枯松神社って神社とキリスト2つを併せ持った多神教の宗教施設。
日本独特で興味深いわ。
隠された祭壇
神社の中に入らせてもらったんですが、ここには「サン・ジワン枯松神社」と刻まれた祭壇があります。この祭壇にはカラクリがあって、扉を締めると「月・陽・雲・十字架の絵」が現れるんです。
ん?神社に十字架?
そうやってでもキリスト信仰を守りたかった当時の人達の苦労は大変なものだったに違いありません。
丘の上に立つ黒崎教会
枯松神社からすぐのところにある丘の上に立つ黒崎教会は、ド・ロ神父の指導で敷地が造成され、遠藤周作の小説「沈黙」の舞台になったところでもありあます。
フランス積みでレンガを積み上げ造られた大きな教会は、子供までがひとつひとつ煉瓦運びに奉仕して、信徒たちも含め苦難の末に完成しました。中はゴシック様式で、ステンドグラスの鮮やかな光が燦々と差し込み美しいです。
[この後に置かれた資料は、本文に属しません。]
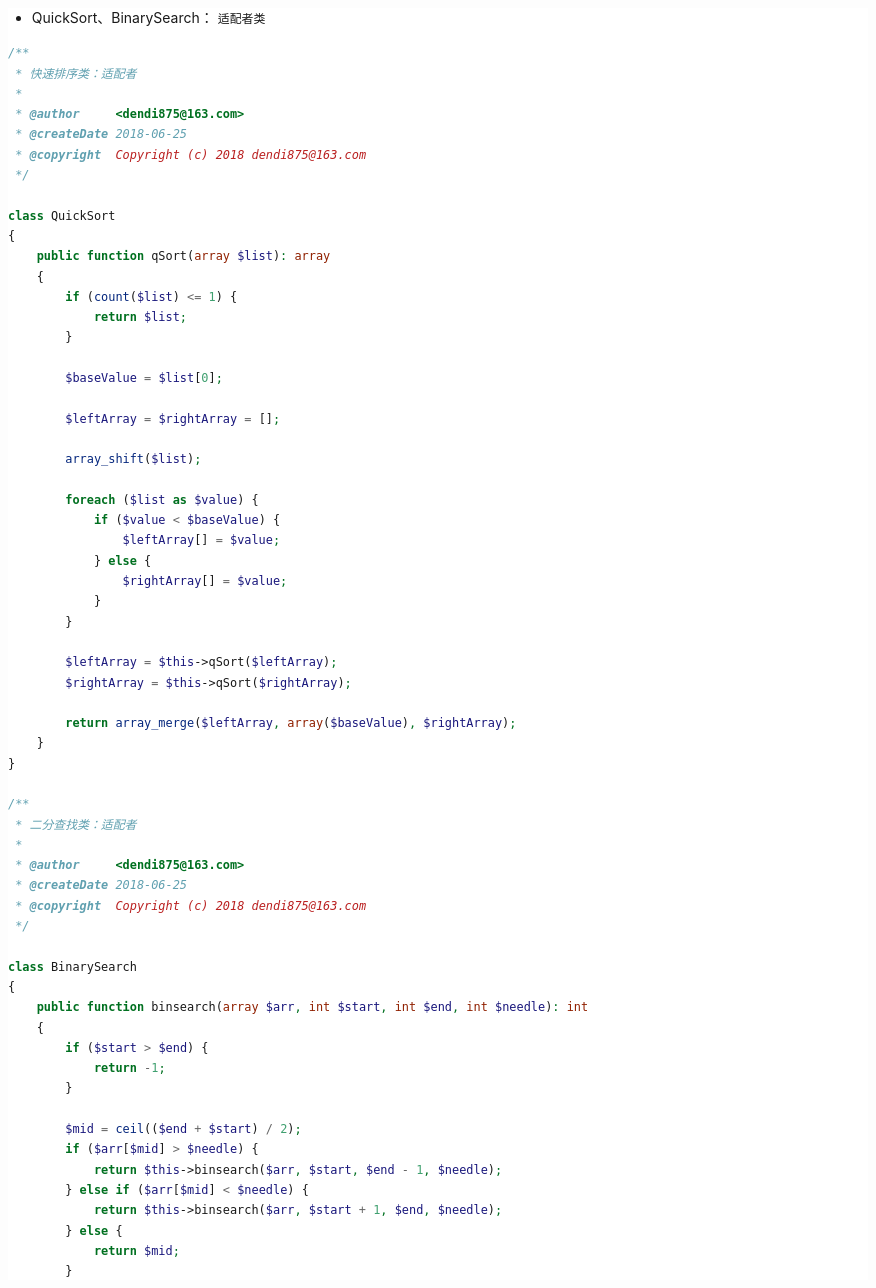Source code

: * QuickSort、BinarySearch： ``` 适配者类 ```

``` php
/**
 * 快速排序类：适配者
 *
 * @author     <dendi875@163.com>
 * @createDate 2018-06-25
 * @copyright  Copyright (c) 2018 dendi875@163.com
 */

class QuickSort
{
    public function qSort(array $list): array
    {
        if (count($list) <= 1) {
            return $list;
        }

        $baseValue = $list[0];

        $leftArray = $rightArray = [];

        array_shift($list);

        foreach ($list as $value) {
            if ($value < $baseValue) {
                $leftArray[] = $value;
            } else {
                $rightArray[] = $value;
            }
        }

        $leftArray = $this->qSort($leftArray);
        $rightArray = $this->qSort($rightArray);

        return array_merge($leftArray, array($baseValue), $rightArray);
    }
}

/**
 * 二分查找类：适配者
 *
 * @author     <dendi875@163.com>
 * @createDate 2018-06-25
 * @copyright  Copyright (c) 2018 dendi875@163.com
 */

class BinarySearch
{
    public function binsearch(array $arr, int $start, int $end, int $needle): int
    {
        if ($start > $end) {
            return -1;
        }

        $mid = ceil(($end + $start) / 2);
        if ($arr[$mid] > $needle) {
            return $this->binsearch($arr, $start, $end - 1, $needle);
        } else if ($arr[$mid] < $needle) {
            return $this->binsearch($arr, $start + 1, $end, $needle);
        } else {
            return $mid;
        }
```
黒崎教会から車で5分の場所に長崎市遠藤周作文学館があり、先にそこを立ち寄ってから行くとより理解がより深まりまるのでオススメ。
重要文化財 出津教会
さらに海を眺めながら走らせると、海岸に面し風の強い立地条件を配慮した低い屋根に漆喰塗りの白い壁、木造平屋の出津教会が見えてきます。丁度お昼に到着したのですが、奥にある鐘塔からずっと鐘が鳴り響いていました。鐘塔がある教会って珍しいですね。
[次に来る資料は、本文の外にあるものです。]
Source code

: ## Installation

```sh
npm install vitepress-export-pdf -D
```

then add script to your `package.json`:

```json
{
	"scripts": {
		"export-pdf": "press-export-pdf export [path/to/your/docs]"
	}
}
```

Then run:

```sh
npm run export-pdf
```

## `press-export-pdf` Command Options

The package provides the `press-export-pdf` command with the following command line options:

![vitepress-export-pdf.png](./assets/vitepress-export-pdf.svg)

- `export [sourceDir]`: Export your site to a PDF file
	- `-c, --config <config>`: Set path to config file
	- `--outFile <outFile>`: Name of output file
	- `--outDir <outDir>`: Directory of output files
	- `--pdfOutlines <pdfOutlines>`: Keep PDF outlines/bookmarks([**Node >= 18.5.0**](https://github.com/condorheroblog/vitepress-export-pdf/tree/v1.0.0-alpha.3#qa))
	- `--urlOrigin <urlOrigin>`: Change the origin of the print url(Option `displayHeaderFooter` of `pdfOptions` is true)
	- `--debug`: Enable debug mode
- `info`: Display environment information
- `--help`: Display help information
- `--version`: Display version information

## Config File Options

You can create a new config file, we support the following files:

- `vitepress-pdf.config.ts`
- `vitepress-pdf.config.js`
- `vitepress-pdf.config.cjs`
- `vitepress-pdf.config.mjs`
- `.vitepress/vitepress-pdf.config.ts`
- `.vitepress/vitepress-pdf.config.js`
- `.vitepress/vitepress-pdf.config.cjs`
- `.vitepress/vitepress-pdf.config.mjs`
ここ出津教会はド・ロ神父の設計施工で建てられたもので、外国人神父の設計による初期教会として、2011年に国の重要文化財に指定されました。
ド・ロ神父は貧しい人々の救済のため、外海地方の産業・社会福祉・土木・建築・医療・教育文化などに奉仕し、女性の就労支援に着手して偉大な業績を上げています。
神父がフランスで使ってた道具を思い出し設計させて作らせた道具や助産婦養成用の人体模型、メリヤス編機にソーメン・マカロニ製造用具など、様々なものがド・ロ神父記念館では展示されているので出津教会と合わせて是非。
ド・ロ神父の設計 大野教会
最後はド・ロ神父の設計と指導により建てられた平屋建、瓦葺きの大野教会です。事前予約して担当の方に来てもらい、詳しくこの地について聞くことが出来ました。中は昔の木造学校のような感じとなっています。
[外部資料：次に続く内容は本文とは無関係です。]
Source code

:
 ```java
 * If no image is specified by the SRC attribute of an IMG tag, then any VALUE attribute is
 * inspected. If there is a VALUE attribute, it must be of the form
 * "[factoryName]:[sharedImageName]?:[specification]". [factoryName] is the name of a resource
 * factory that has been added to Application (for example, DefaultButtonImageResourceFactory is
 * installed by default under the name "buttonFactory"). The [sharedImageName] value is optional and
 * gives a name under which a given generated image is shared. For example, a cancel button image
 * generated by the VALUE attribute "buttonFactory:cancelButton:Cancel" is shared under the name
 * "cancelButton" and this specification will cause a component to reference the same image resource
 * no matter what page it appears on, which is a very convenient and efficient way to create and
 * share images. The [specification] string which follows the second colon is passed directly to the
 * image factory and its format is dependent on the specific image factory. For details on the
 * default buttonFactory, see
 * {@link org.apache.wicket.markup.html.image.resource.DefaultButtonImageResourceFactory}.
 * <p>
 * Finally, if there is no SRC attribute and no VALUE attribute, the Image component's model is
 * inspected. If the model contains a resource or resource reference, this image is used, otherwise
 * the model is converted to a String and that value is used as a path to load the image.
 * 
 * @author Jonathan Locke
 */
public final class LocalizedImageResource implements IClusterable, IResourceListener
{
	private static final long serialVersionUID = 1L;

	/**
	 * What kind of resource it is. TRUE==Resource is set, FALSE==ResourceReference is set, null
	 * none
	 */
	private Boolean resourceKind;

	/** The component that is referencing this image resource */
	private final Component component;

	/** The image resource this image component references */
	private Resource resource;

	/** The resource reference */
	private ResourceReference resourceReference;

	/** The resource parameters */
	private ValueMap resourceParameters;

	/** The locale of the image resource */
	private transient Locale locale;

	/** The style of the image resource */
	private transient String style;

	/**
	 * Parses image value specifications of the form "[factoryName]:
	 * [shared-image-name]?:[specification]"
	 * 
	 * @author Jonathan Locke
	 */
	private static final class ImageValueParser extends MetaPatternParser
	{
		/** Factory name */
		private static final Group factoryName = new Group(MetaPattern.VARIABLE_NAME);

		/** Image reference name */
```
山の中にひっそりと建つ大野教会には海を背にマリア様がそびえ立っていて、柔らかな表情が印象的でした。
現在「長崎と天草地方の潜伏キリシタン関連遺産」としてユネスコに推薦書が出されており、この大野教会堂も含まれています。近いうちに世界遺産となるかもしれません。
2019年10月追記
※ 2018年6月30日に世界遺産登録が決定しました。